Hi I currently have a problem on solving a probability distribution my professor is teaching atm.
I was ashamed to ask him about it because he knows my affinity of calculus and linear algebra is quite solid and he assumed my statistics & probability carries the weight.
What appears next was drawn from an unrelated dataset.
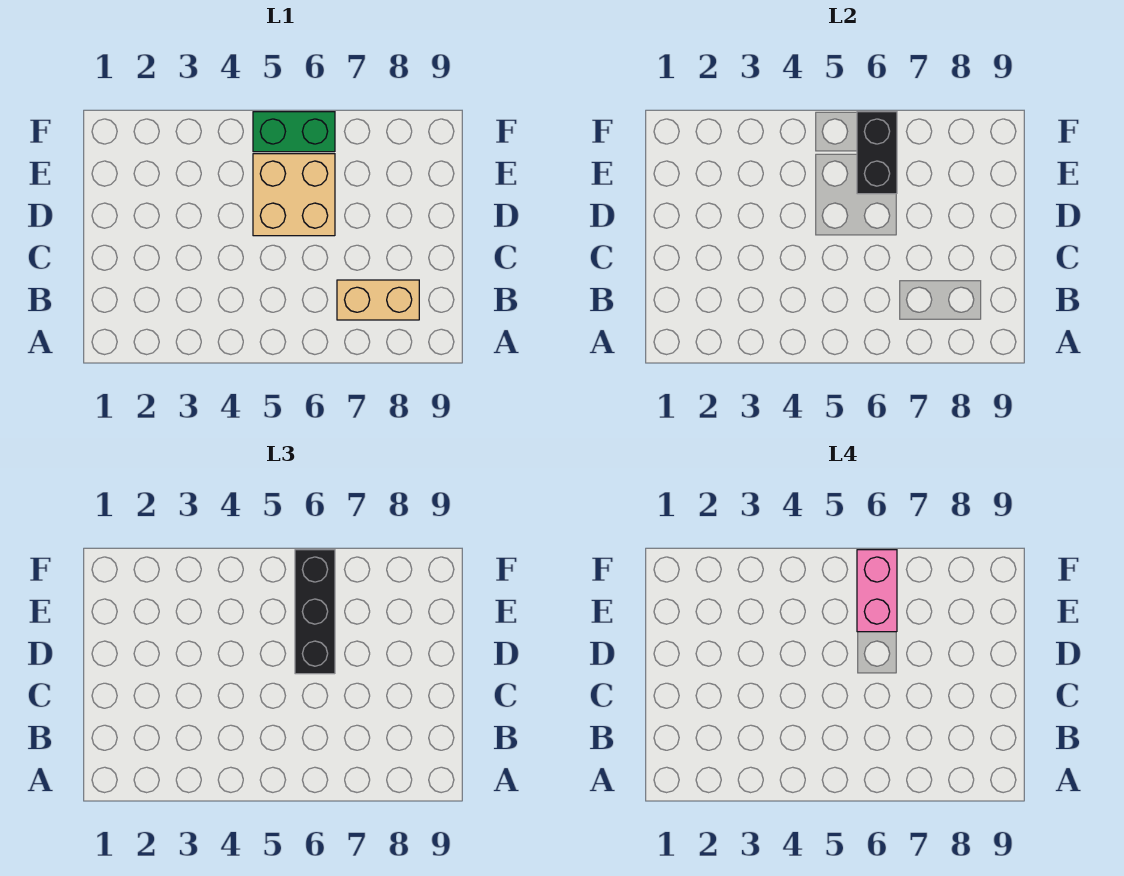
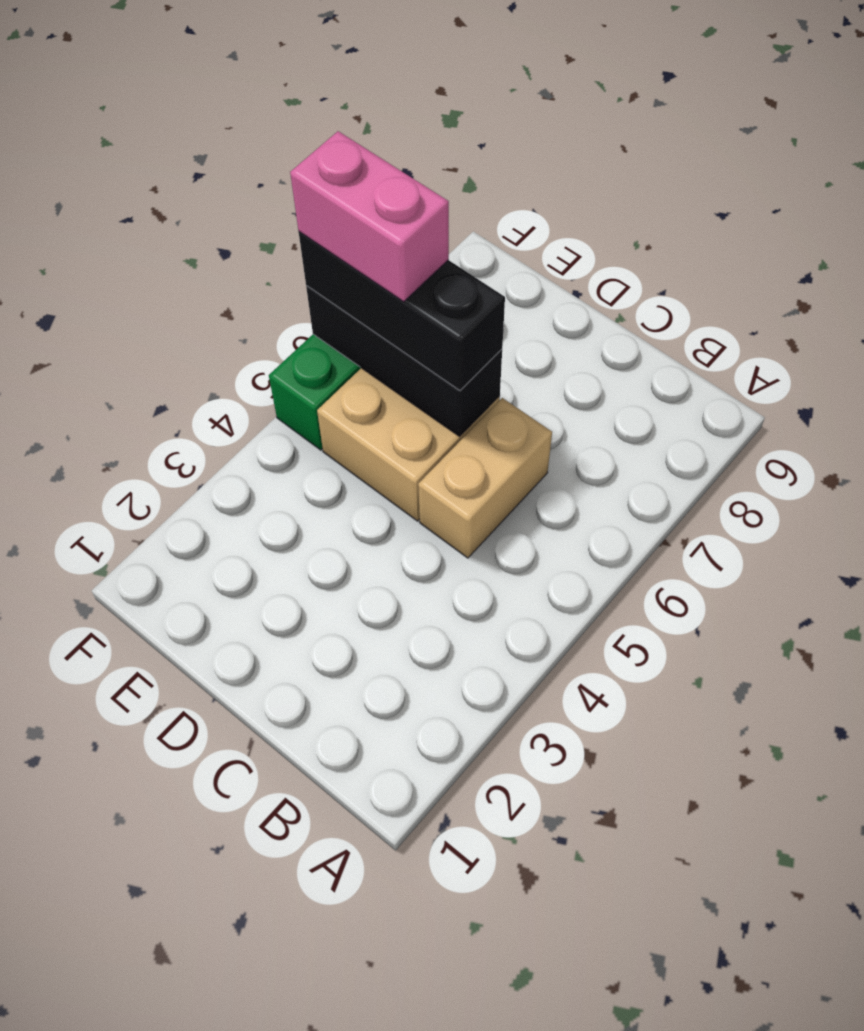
tan 1x2 brick [337,280,419,320] -> tan 1x2 brick moved to [418,398,552,558]
black 1x2 brick [857,112,897,194] -> black 1x3 brick [306,285,502,436]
Though I have been stuck for the past 1 day about this concept (tried reading online and all) and based of the example he has given us so far. So to start of given the following geometric distribution is
\begin{equation*} \Pr(X=x) = \left\{ \begin{array}{rl} \theta(1-\theta)^x\ & \text{if } x = 0,1,2,.. \text{if } 0<\theta<1\\ 0 & \text{otherwise } \end{array} \right. \end{equation*}
So from his example we attempted when: \begin{equation*} \Pr(X=3) = \theta(1-\theta)^3\ \end{equation*}
or when
\begin{equation*} \Pr(X<4) = \theta(1-\theta)^1 + \theta(1-\theta)^2+\theta(1-\theta)^3\ \end{equation*}
Then he states what about the probability distribution of \begin{equation*} T=\sum_{i=1}^n X_i \end{equation*}
So I attempt to just plug in the distribution \begin{equation*} \Pr(X=T) = \theta(1-\theta)^{\sum_{i=1}^n X_i} \end{equation*}
Then from here I use a bit of manipulation \begin{equation*} \Pr(X=T) = \theta(1-\theta)^{n \bar{X}} \end{equation*}
but now I am stuck at here. Is there anything else I should do? As I feel this can't be right.